(Activity): For each line below that contains the word "post", return that line.
++++ Data listing
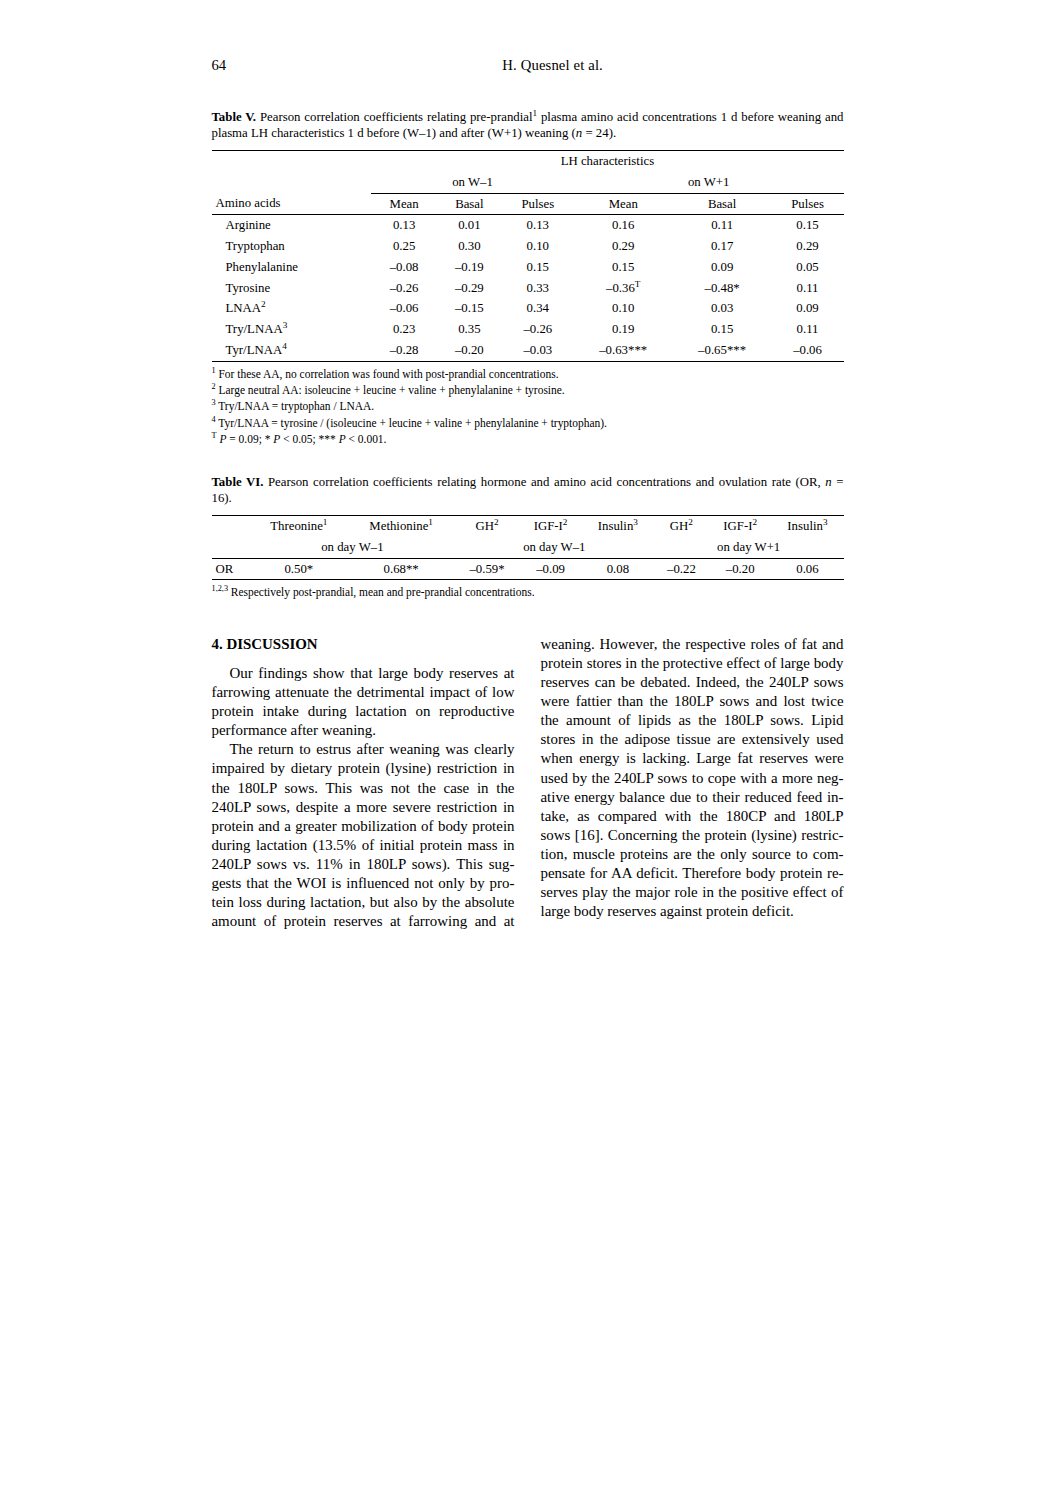64
H. Quesnel et al.
Table V. Pearson correlation coefficients relating pre-prandial1 plasma amino acid concentrations 1 d before weaning and plasma LH characteristics 1 d before (W–1) and after (W+1) weaning (n = 24).
| | LH characteristics |
| | on W–1 | on W+1 |
| Amino acids | Mean | Basal | Pulses | Mean | Basal | Pulses |
| Arginine | 0.13 | 0.01 | 0.13 | 0.16 | 0.11 | 0.15 |
| Tryptophan | 0.25 | 0.30 | 0.10 | 0.29 | 0.17 | 0.29 |
| Phenylalanine | –0.08 | –0.19 | 0.15 | 0.15 | 0.09 | 0.05 |
| Tyrosine | –0.26 | –0.29 | 0.33 | –0.36 T | –0.48* | 0.11 |
| LNAA 2 | –0.06 | –0.15 | 0.34 | 0.10 | 0.03 | 0.09 |
| Try/LNAA 3 | 0.23 | 0.35 | –0.26 | 0.19 | 0.15 | 0.11 |
| Tyr/LNAA 4 | –0.28 | –0.20 | –0.03 | –0.63*** | –0.65*** | –0.06 |
1 For these AA, no correlation was found with post-prandial concentrations.
2 Large neutral AA: isoleucine + leucine + valine + phenylalanine + tyrosine.
3 Try/LNAA = tryptophan / LNAA.
4 Tyr/LNAA = tyrosine / (isoleucine + leucine + valine + phenylalanine + tryptophan).
T P = 0.09; * P < 0.05; *** P < 0.001.
Table VI. Pearson correlation coefficients relating hormone and amino acid concentrations and ovulation rate (OR, n = 16).
| | Threonine 1 | Methionine 1 | GH 2 | IGF-I 2 | Insulin 3 | GH 2 | IGF-I 2 | Insulin 3 |
| | on day W–1 | on day W–1 | on day W+1 |
| OR | 0.50* | 0.68** | –0.59* | –0.09 | 0.08 | –0.22 | –0.20 | 0.06 |
1,2,3 Respectively post-prandial, mean and pre-prandial concentrations.
4. DISCUSSION
Our findings show that large body reserves at farrowing attenuate the detrimental impact of low protein intake during lactation on reproductive performance after weaning.
The return to estrus after weaning was clearly impaired by dietary protein (lysine) restriction in the 180LP sows. This was not the case in the 240LP sows, despite a more severe restriction in protein and a greater mobilization of body protein during lactation (13.5% of initial protein mass in 240LP sows vs. 11% in 180LP sows). This suggests that the WOI is influenced not only by protein loss during lactation, but also by the absolute amount of protein reserves at farrowing and at weaning. However, the respective roles of fat and protein stores in the protective effect of large body reserves can be debated. Indeed, the 240LP sows were fattier than the 180LP sows and lost twice the amount of lipids as the 180LP sows. Lipid stores in the adipose tissue are extensively used when energy is lacking. Large fat reserves were used by the 240LP sows to cope with a more negative energy balance due to their reduced feed intake, as compared with the 180CP and 180LP sows [16]. Concerning the protein (lysine) restriction, muscle proteins are the only source to compensate for AA deficit. Therefore body protein reserves play the major role in the positive effect of large body reserves against protein deficit.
++++++++
(Exercise answer):
1 For these AA, no correlation was found with post-prandial concentrations.
1,2,3 Respectively post-prandial, mean and pre-prandial concentrations.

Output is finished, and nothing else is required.